Selected text ▸
====================
Post by: pretty on July 10, 2012, 01:44:20 AM
Post by: pretty on July 10, 2012, 01:44:20 AM
Quote from: Sarah7 on July 09, 2012, 08:25:55 PM
The ones at school.
I kind of tried to conform for a couple years in high school/first year of uni by cutting my hair shorter and wearing baggier clothes to hide my body, and my friends tried to teach me to be less girly in how I walked and talked and sat and whatnot. It didn't really succeed at making anyone think I was less gay and it was making me more miserable, so I eventually gave up on it. I could never have grown any kind of facial hair. I'd have slit my wrists first. Even growing it out enough to have it zapped off with electro made me want to claw my face off.
====================
Recorded data ▸
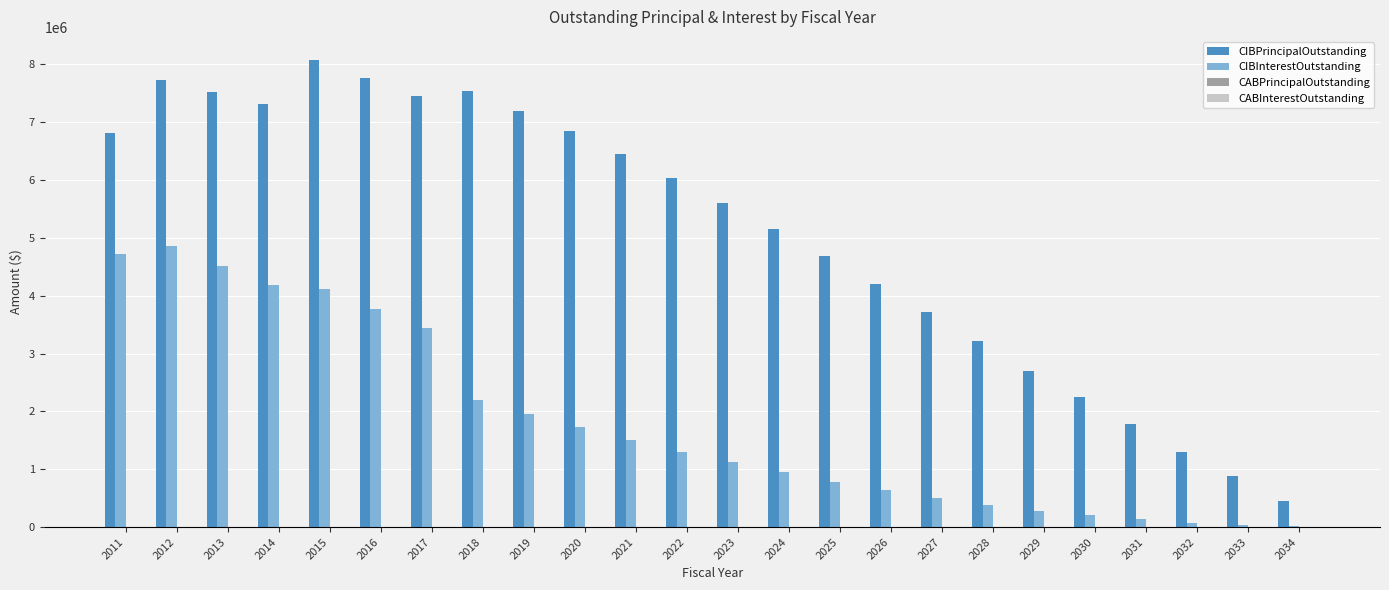

Is the value of CIBPrincipalOutstanding at 2032 greater than the value of CIBInterestOutstanding at 2028?

Yes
====================
Rewrite the forum post from "I kind of tried" up to and including "my face off.", swapping "baggier clothes" for "looser clothes".

Task result ▸
I kind of tried to conform for a couple years in high school/first year of uni by cutting my hair shorter and wearing looser clothes to hide my body, and my friends tried to teach me to be less girly in how I walked and talked and sat and whatnot. It didn't really succeed at making anyone think I was less gay and it was making me more miserable, so I eventually gave up on it. I could never have grown any kind of facial hair. I'd have slit my wrists first. Even growing it out enough to have it zapped off with electro made me want to claw my face off.